MRF's Caregiver Support Guide

Things to Remember…

WHEN YOUR PARENT IS THE PATIENT

WHEN THE PATIENT IS YOUR CHILD

Although you will always be “the child” in the eyes of your parents, sometimes it becomes necessary for your roles to change. Finances, insurance, nursing homes and home health care are just a few of the difficult topics that will need to be discussed. Another area of concern is the ability, or lack thereof, of the parent to maintain independence. Whether it is regarding driving, shopping, living alone or decision making, the parent will likely feel angry and as if their rights are being taken away. Don’t take this anger personally. Try not to argue with your parent — or humor him, either. Simply acknowledge his feelings: “I’m sorry you are feeling that way…”. The parent may also be overcome with guilt as they watch their children become their caregivers. Facing a life-limiting illness can be a lonely process. Reassure your parent that he/she is not alone, and that you will be a solid source of support throughout this process.

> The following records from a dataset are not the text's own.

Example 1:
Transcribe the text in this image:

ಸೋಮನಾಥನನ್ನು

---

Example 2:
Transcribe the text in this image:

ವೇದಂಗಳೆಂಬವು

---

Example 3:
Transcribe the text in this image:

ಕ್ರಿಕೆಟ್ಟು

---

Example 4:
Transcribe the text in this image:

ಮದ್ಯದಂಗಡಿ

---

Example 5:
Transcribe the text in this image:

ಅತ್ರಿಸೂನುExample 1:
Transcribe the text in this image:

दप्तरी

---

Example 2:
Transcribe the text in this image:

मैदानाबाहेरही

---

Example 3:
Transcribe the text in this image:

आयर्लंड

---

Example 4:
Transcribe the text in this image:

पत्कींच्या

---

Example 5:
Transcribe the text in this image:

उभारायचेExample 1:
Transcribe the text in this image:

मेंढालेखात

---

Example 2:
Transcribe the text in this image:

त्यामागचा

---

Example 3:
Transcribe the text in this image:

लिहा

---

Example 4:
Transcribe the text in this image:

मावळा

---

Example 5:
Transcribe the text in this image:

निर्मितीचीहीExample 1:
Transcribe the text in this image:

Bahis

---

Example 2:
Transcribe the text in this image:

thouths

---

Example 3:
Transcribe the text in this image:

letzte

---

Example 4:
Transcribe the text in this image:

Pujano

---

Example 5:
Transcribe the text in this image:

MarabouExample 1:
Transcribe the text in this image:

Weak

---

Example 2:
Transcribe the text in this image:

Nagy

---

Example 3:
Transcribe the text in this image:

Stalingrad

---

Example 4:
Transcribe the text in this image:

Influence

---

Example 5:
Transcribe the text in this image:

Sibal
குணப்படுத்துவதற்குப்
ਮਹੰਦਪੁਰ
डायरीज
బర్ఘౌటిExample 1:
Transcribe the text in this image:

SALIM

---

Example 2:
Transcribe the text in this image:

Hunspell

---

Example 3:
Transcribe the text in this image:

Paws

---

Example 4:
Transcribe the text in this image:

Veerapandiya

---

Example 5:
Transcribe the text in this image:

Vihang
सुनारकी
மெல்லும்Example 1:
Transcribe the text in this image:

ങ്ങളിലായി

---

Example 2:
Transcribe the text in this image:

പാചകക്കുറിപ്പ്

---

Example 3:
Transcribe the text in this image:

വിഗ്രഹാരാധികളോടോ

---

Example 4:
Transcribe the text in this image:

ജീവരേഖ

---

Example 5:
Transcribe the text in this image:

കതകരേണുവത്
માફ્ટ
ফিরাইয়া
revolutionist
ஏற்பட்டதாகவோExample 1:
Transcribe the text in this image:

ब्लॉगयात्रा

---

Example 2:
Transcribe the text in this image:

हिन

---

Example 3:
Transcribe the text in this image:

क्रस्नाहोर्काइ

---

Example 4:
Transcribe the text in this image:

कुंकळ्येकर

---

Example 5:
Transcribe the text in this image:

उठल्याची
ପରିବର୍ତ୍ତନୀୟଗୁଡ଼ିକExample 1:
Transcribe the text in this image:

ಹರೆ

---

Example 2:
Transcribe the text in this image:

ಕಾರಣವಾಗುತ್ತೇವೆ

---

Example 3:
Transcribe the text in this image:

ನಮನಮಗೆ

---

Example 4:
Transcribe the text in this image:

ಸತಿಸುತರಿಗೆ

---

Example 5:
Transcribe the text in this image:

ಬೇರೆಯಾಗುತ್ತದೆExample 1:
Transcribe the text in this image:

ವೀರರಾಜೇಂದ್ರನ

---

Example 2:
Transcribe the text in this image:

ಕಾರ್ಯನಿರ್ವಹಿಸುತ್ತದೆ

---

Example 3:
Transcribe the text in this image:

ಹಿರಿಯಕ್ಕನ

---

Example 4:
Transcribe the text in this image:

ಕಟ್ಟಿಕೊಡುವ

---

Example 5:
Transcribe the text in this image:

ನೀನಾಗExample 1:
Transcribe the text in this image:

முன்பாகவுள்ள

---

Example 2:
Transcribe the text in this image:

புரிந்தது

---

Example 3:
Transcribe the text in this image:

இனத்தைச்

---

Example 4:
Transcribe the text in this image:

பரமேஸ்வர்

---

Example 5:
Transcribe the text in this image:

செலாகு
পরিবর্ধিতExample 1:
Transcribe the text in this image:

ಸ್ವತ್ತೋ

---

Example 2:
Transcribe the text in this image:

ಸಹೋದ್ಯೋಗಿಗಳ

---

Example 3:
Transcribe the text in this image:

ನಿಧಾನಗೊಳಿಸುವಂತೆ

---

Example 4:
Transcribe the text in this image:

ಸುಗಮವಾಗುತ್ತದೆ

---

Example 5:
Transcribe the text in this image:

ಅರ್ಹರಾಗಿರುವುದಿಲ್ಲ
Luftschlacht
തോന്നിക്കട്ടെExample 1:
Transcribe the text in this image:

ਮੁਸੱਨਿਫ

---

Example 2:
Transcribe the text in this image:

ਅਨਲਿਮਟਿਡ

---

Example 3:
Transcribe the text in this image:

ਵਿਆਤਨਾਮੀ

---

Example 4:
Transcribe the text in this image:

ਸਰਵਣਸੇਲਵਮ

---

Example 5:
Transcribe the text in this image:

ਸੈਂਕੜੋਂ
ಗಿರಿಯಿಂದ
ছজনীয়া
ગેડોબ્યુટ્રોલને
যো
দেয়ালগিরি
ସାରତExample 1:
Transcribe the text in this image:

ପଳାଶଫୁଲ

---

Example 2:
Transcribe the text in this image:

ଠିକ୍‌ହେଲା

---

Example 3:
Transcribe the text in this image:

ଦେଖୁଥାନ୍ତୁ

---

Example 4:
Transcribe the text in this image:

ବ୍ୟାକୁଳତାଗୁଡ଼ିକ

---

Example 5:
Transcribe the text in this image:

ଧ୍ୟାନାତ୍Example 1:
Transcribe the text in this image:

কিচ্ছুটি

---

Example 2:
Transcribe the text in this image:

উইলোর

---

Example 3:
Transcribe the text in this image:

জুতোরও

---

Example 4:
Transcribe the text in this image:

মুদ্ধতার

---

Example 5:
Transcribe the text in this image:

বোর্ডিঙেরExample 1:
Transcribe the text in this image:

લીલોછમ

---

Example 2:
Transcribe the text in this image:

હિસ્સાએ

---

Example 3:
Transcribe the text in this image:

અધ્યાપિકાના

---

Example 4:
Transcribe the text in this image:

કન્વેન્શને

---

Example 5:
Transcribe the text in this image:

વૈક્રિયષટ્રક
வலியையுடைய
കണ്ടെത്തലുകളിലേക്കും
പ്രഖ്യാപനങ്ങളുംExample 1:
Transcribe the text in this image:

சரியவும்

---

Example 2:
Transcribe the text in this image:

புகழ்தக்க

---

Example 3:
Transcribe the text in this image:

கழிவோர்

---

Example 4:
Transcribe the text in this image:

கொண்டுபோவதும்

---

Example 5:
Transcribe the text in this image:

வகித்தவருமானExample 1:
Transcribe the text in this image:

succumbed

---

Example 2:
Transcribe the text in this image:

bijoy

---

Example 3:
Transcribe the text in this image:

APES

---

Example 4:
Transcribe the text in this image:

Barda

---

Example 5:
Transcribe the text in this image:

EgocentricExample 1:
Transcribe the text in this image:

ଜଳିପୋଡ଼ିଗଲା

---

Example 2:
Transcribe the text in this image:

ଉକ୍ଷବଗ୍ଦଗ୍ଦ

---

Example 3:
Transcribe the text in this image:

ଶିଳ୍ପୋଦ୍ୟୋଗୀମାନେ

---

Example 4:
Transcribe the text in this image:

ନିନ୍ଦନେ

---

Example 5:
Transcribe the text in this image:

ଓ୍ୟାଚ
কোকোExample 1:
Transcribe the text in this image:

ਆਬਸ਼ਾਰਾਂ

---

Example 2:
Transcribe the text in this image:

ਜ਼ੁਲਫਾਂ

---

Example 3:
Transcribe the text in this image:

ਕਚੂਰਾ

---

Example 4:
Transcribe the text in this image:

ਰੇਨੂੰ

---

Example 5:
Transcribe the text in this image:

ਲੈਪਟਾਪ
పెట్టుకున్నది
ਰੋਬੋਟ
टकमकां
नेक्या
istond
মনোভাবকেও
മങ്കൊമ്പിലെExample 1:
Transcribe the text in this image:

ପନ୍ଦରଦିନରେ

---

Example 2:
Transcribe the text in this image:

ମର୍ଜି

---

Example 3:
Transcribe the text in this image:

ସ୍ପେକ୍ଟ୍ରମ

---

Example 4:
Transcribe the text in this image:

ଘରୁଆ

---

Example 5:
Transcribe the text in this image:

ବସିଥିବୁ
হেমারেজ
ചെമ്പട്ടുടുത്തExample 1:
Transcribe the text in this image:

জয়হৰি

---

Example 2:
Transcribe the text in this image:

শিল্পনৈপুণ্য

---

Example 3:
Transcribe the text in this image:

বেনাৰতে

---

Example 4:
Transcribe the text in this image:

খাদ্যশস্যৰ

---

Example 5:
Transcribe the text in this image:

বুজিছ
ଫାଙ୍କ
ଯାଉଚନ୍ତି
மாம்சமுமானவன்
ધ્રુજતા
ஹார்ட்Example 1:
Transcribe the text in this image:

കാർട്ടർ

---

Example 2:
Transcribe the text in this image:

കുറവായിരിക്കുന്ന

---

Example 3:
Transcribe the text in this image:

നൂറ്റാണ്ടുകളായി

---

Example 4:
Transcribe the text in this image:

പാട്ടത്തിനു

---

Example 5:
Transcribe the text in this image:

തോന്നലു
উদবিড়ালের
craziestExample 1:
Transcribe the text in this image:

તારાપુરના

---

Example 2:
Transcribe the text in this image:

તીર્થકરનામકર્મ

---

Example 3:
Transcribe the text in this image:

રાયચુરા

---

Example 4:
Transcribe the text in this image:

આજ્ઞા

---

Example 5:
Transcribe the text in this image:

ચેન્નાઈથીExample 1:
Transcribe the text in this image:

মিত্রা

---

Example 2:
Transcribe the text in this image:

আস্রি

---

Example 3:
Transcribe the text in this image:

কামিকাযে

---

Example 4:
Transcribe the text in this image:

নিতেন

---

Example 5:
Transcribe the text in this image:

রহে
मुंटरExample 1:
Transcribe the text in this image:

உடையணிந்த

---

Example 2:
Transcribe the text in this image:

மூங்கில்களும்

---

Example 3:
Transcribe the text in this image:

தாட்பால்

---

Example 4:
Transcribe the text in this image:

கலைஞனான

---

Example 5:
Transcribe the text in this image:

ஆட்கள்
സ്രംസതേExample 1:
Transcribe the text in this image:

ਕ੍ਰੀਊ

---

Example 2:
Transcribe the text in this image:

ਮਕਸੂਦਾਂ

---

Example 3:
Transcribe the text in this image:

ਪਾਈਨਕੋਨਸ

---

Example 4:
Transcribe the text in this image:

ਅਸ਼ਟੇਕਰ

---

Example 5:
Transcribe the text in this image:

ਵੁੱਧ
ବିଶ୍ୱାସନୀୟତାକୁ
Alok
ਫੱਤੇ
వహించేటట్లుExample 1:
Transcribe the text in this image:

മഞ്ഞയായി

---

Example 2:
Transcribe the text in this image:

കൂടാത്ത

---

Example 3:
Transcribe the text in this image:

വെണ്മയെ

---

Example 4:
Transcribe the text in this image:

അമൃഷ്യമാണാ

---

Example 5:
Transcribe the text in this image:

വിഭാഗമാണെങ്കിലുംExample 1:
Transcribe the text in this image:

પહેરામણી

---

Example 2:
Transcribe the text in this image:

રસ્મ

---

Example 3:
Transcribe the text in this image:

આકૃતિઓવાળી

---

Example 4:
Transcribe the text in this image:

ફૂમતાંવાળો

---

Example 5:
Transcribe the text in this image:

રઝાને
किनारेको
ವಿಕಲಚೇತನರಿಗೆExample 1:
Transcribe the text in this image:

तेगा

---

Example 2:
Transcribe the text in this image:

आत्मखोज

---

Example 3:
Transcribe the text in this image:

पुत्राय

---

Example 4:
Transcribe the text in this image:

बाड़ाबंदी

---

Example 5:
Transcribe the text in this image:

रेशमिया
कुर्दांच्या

Everyone agrees that parents are not supposed to outlive their children. Nothing will erase the pain and anguish that a parent will experience while caring for their child with cancer. Anger and guilt may overwhelm you at times so it will be important to share your feelings with your partner, your loved ones and maybe even a mental health professional. The dual role of being a parent and a caregiver can be physically and emotionally draining, so take all the help you can get during this time. Sharing stories, looking through old photos and simply spending time together may help ease some of the pain you are experiencing. Encourage honest communication about the disease process, how your child is handling their diagnosis, and how it has affected his/her life. Oftentimes, the patient will try to protect their parent/caregiver by stifling their thoughts and feelings. They may make statements, ask questions, or display behavior that indirectly reflects how they are feeling. Look for these cues, and try to create a safe and loving space for honest dialogue. Allow them to grieve for their losses.